• _THE DATA_:

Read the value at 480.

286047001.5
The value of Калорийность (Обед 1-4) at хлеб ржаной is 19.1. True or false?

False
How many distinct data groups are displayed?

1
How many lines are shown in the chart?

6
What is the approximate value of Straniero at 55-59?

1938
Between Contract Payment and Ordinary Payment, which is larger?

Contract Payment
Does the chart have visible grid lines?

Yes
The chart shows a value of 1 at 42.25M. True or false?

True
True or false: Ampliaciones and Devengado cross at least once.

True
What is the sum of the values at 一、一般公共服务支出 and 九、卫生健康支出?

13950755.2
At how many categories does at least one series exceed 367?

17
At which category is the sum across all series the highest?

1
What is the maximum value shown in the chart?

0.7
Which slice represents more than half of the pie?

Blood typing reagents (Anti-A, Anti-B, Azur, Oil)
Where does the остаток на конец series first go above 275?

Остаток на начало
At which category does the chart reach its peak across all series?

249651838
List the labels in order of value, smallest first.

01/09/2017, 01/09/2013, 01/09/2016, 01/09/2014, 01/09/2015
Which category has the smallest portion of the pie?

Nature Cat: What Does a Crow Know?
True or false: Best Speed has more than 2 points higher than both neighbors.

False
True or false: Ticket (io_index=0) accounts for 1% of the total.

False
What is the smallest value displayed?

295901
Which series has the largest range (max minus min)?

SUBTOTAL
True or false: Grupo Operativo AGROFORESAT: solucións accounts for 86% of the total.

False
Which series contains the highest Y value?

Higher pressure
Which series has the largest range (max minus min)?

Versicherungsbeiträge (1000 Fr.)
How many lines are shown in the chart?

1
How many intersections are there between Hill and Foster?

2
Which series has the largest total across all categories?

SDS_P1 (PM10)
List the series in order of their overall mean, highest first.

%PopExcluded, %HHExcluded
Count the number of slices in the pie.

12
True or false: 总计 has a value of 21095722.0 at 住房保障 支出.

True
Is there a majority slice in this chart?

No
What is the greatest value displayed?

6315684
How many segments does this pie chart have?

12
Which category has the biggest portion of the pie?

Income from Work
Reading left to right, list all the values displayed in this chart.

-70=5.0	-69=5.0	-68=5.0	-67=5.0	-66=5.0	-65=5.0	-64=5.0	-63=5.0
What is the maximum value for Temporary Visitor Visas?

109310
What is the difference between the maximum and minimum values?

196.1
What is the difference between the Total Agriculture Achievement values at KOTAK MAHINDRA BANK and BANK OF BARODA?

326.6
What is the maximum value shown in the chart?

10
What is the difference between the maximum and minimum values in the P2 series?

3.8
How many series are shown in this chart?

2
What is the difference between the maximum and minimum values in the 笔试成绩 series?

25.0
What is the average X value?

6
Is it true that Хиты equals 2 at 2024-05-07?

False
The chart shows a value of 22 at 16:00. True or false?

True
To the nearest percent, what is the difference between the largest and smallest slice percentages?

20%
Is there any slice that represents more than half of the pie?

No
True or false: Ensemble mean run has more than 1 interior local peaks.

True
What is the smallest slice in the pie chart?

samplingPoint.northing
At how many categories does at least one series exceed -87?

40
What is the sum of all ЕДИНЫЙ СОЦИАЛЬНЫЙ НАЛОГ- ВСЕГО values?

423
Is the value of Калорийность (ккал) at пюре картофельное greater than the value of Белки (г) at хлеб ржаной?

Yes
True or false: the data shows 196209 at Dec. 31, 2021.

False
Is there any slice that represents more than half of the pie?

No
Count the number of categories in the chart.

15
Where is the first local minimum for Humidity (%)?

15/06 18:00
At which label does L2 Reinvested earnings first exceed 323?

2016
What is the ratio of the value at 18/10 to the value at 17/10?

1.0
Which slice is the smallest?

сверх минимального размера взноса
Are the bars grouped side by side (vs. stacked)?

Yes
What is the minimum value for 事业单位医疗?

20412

• _EXERCISE REQUIREMENTS_: Can you output the entire listing above again, every line unchanged and in the same order?

• _SOLUTION BELOW_:
Read the value at 480.

286047001.5
The value of Калорийность (Обед 1-4) at хлеб ржаной is 19.1. True or false?

False
How many distinct data groups are displayed?

1
How many lines are shown in the chart?

6
What is the approximate value of Straniero at 55-59?

1938
Between Contract Payment and Ordinary Payment, which is larger?

Contract Payment
Does the chart have visible grid lines?

Yes
The chart shows a value of 1 at 42.25M. True or false?

True
True or false: Ampliaciones and Devengado cross at least once.

True
What is the sum of the values at 一、一般公共服务支出 and 九、卫生健康支出?

13950755.2
At how many categories does at least one series exceed 367?

17
At which category is the sum across all series the highest?

1
What is the maximum value shown in the chart?

0.7
Which slice represents more than half of the pie?

Blood typing reagents (Anti-A, Anti-B, Azur, Oil)
Where does the остаток на конец series first go above 275?

Остаток на начало
At which category does the chart reach its peak across all series?

249651838
List the labels in order of value, smallest first.

01/09/2017, 01/09/2013, 01/09/2016, 01/09/2014, 01/09/2015
Which category has the smallest portion of the pie?

Nature Cat: What Does a Crow Know?
True or false: Best Speed has more than 2 points higher than both neighbors.

False
True or false: Ticket (io_index=0) accounts for 1% of the total.

False
What is the smallest value displayed?

295901
Which series has the largest range (max minus min)?

SUBTOTAL
True or false: Grupo Operativo AGROFORESAT: solucións accounts for 86% of the total.

False
Which series contains the highest Y value?

Higher pressure
Which series has the largest range (max minus min)?

Versicherungsbeiträge (1000 Fr.)
How many lines are shown in the chart?

1
How many intersections are there between Hill and Foster?

2
Which series has the largest total across all categories?

SDS_P1 (PM10)
List the series in order of their overall mean, highest first.

%PopExcluded, %HHExcluded
Count the number of slices in the pie.

12
True or false: 总计 has a value of 21095722.0 at 住房保障 支出.

True
Is there a majority slice in this chart?

No
What is the greatest value displayed?

6315684
How many segments does this pie chart have?

12
Which category has the biggest portion of the pie?

Income from Work
Reading left to right, list all the values displayed in this chart.

-70=5.0	-69=5.0	-68=5.0	-67=5.0	-66=5.0	-65=5.0	-64=5.0	-63=5.0
What is the maximum value for Temporary Visitor Visas?

109310
What is the difference between the maximum and minimum values?

196.1
What is the difference between the Total Agriculture Achievement values at KOTAK MAHINDRA BANK and BANK OF BARODA?

326.6
What is the maximum value shown in the chart?

10
What is the difference between the maximum and minimum values in the P2 series?

3.8
How many series are shown in this chart?

2
What is the difference between the maximum and minimum values in the 笔试成绩 series?

25.0
What is the average X value?

6
Is it true that Хиты equals 2 at 2024-05-07?

False
The chart shows a value of 22 at 16:00. True or false?

True
To the nearest percent, what is the difference between the largest and smallest slice percentages?

20%
Is there any slice that represents more than half of the pie?

No
True or false: Ensemble mean run has more than 1 interior local peaks.

True
What is the smallest slice in the pie chart?

samplingPoint.northing
At how many categories does at least one series exceed -87?

40
What is the sum of all ЕДИНЫЙ СОЦИАЛЬНЫЙ НАЛОГ- ВСЕГО values?

423
Is the value of Калорийность (ккал) at пюре картофельное greater than the value of Белки (г) at хлеб ржаной?

Yes
True or false: the data shows 196209 at Dec. 31, 2021.

False
Is there any slice that represents more than half of the pie?

No
Count the number of categories in the chart.

15
Where is the first local minimum for Humidity (%)?

15/06 18:00
At which label does L2 Reinvested earnings first exceed 323?

2016
What is the ratio of the value at 18/10 to the value at 17/10?

1.0
Which slice is the smallest?

сверх минимального размера взноса
Are the bars grouped side by side (vs. stacked)?

Yes
What is the minimum value for 事业单位医疗?

20412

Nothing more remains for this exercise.